Charles River Laboratories International Inc. (CRL) reported first quarter 2011 earnings (excluding special items) of 61 cents per share, above the Zacks Consensus Estimate of 55 cents and year-ago earnings of 45 cents.

Quarterly revenue of $285.8 million was, however, down 2.2% from the prior-year period (down 3.0% excluding positive impact of foreign exchange) due to a decline in Preclinical Services (PCS) segment revenues. Earnings were boosted by lower taxes, share repurchases and improved operating margins, which offset the decline in revenue. Revenue was, however, above the Zacks Consensus Estimate of $279 million and also up approximately 1.5% from the sequentially prior quarter.

The Quarter in Detail

The company operates through two segments – Research Models and Services (RMS) and Preclinical Services (PCS).

Revenue from the RMS segment was $173.4 million in the first quarter, flat in constant currency over the prior-year period but up almost 3% sequentially. Including the 0.7% positive impact of foreign exchange, RMS segment revenues were up 0.7% from the prior year. Revenue in the segment was boosted by strong sales of In Vitro products and genetically engineered models and services, or GEMS. Sequentially, revenue growth also benefited from new prices, which were implemented at the beginning of 2011. Revenue was however slightly affected by the disaster in Japan as the company has five RMS facilities in that country that made up 6.5% of total 2010 sales.

Sales of research models were down in all geographic regions except for Europe. In the US, sales were down due to a higher proportion of sales to large pharma companies whose business is being significantly affected by mergers and acquisitions in the sector. These companies are also moving the development of their pipeline slowly. European sales however climbed due to sales to diverse entities like large pharma, private companies and government-funded academic research.

Revenue from the PCS segment was $112.5 million in the first quarter, down 6.3% from the prior-year period (down 7.2% excluding the positive impact of foreign exchange). Revenues were affected by an unfavorable sales mix comprising a greater proportion of shorter-term studies and general toxicology. Continued soft demand from large pharmaceutical clients also negatively impacted revenues.

However, revenue at the segment remained almost flat on a sequential basis. In fact, the business has remained static over the last three quarters. However, the timing of an improvement is still unclear though demand and pricing environment is somewhat stabilizing.

Consolidated operating margin was 18% in the quarter, expanding 80 basis points sequentially, driven by cost savings.

Share Repurchase

Charles River had announced a $150 million accelerated share repurchase (ASR) program in February 2011 following the completion of the earlier $300 million ASR in the same month.

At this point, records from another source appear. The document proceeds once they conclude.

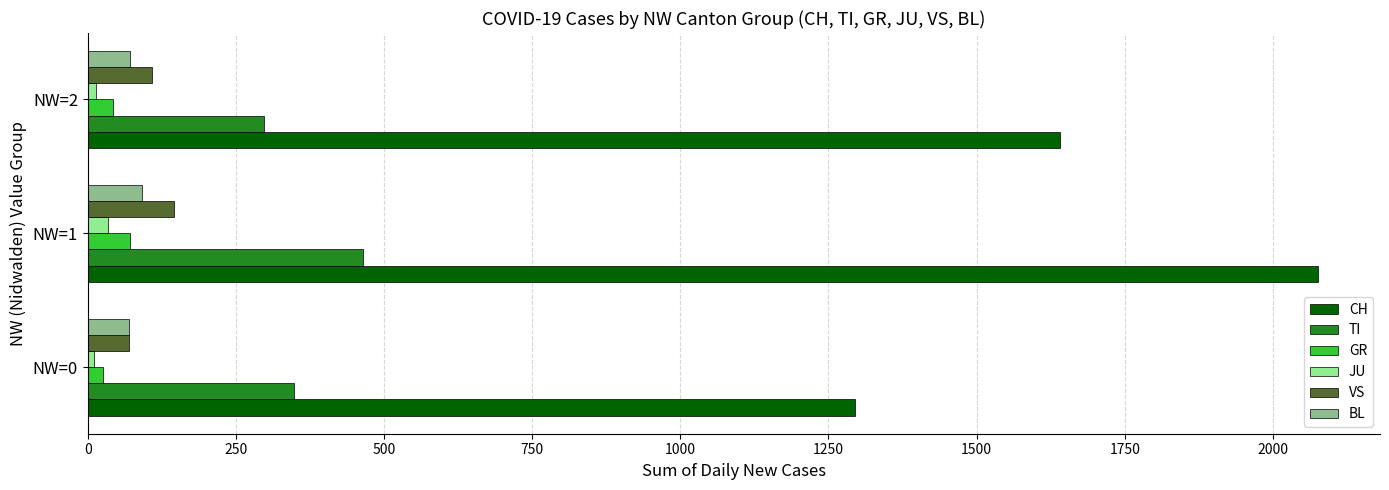

At which category is the sum across all series the highest?

NW=1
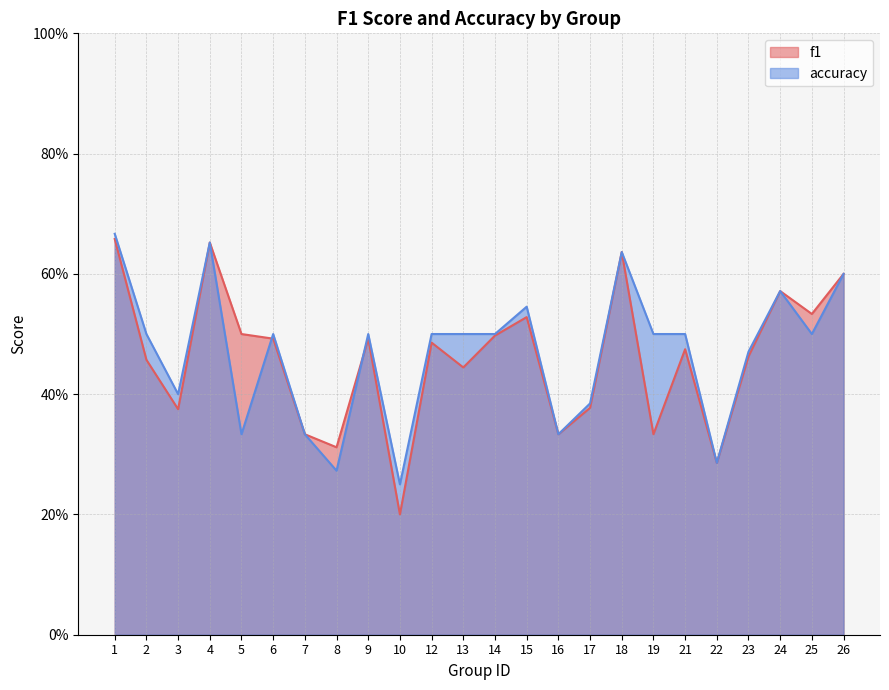

Count the number of data series in this chart.

2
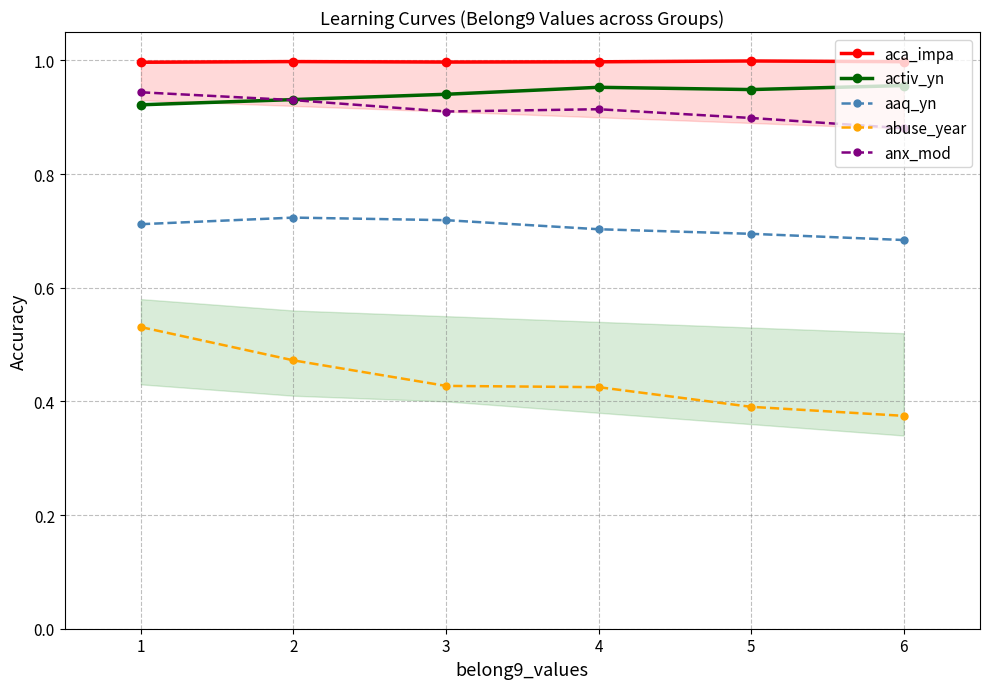

The value of anx_mod at 4 is 0.9. True or false?

True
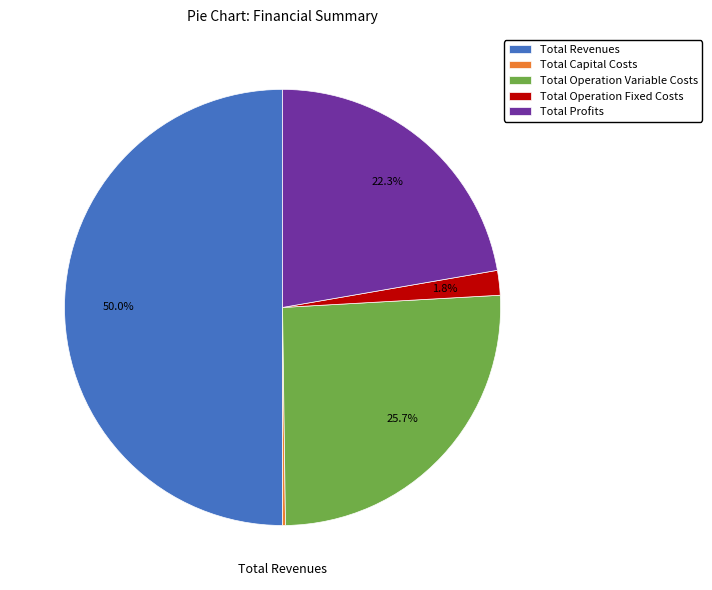

What is the largest slice in the pie chart?

Total Revenues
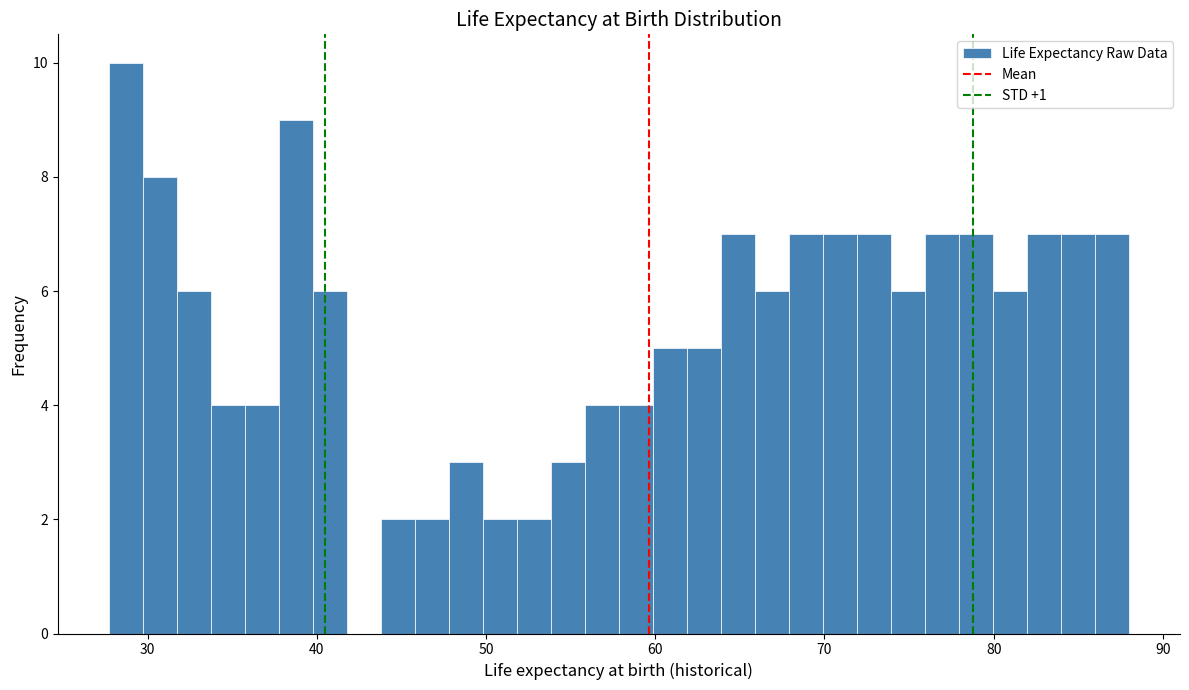

Read against the x-axis, roughly where is the centre of the tallest bar?

29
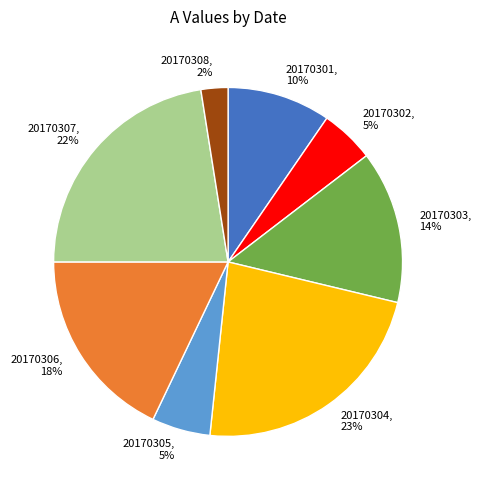

To the nearest percent, what is the combined percentage of 20170305 and 20170301?

15%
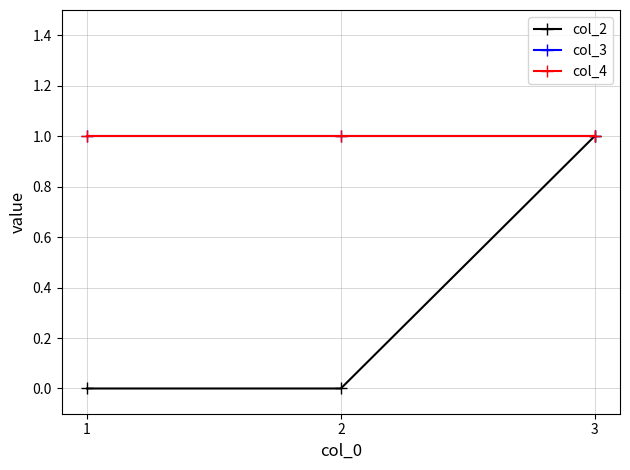

What is the value of the col_3 point at the 1st from the left?

1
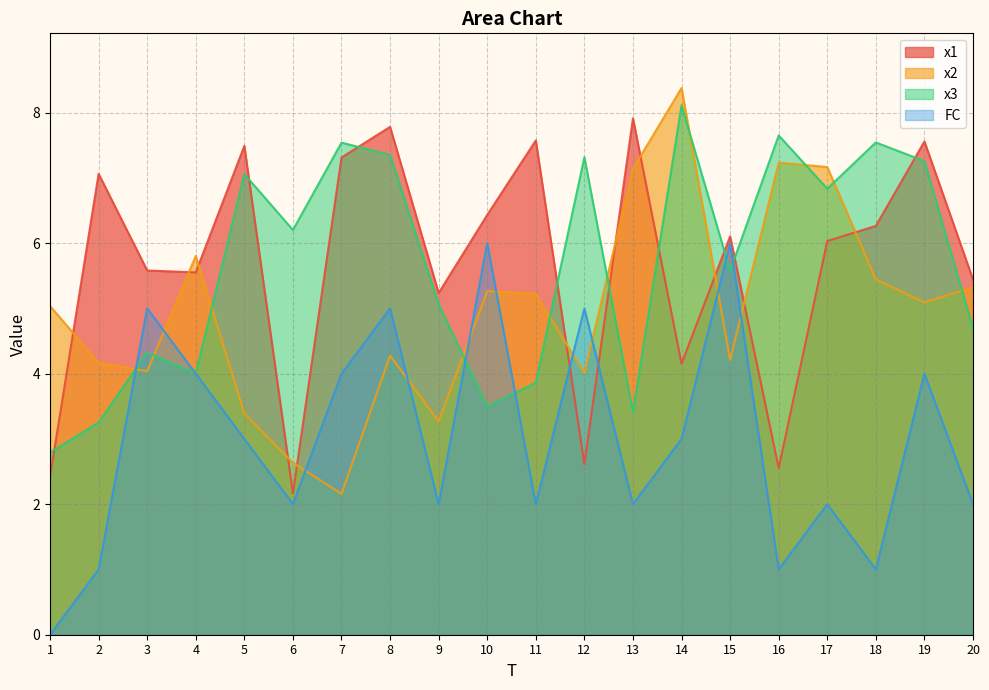

What is the sum of the x3 values at 9 and 5?

12.1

The company expects to complete the program in May 2011. Following the completion of this program, the company will have $225.5 million remaining under its $750 million repurchase program.

2011 Guidance

Despite the strong earnings beat, Charles River maintained its revenue and adjusted earnings guidance due to limited visibility regarding the timing of recovery at the PCS segment as well uncertainty surrounding Japan.

For 2011, the company expects revenue growth to remain flat with 2010 levels. The company aims to achieve adjusted earnings per share of $2.20–$2.40 in 2011. Earnings growth is expected to be driven by aggressive cost management and a lower share count. The current Zacks Consensus Estimate for 2011, at $2.39, is towards the higher end of the company’s guidance range. Charles River expects to improve operating margins from 2010 levels leading to an eventual growth in earnings and free cash flow. Free cash flow is expected to range from $150 million to $170 million and capital expenditure is estimated to approximate $50 million in 2011.

In the second quarter of 2011, Charles River expects sales growth to remain more or less flat sequentially. Though the company expects relative stability at its RMS and PCS businesses, sales are expected to be negatively impacted by the Japan disaster. Management apprehends more of an impact from Japan in the second quarter as the first quarter only bore two weeks of brunt from the ill-fated earthquake and tsunami. Earnings are expected to be flat or slightly below first quarter levels as the negative impact of the Japan disaster will be countered by the lower share count and favorable foreign exchange movements.

Our Recommendation

We currently have a Neutral recommendation on Charles River which is supported by a Zacks #3 Rank, tantamount to a short-term Hold rating.

We are encouraged by the performance of the first quarter with the RMS business performing well and the PCS business remaining stable. Earnings also benefited from cost cutting and aggressive share repurchases. We, however, prefer to remain on the sidelines until we get more definitive signs of a substantial rebound in demand for preclinical services.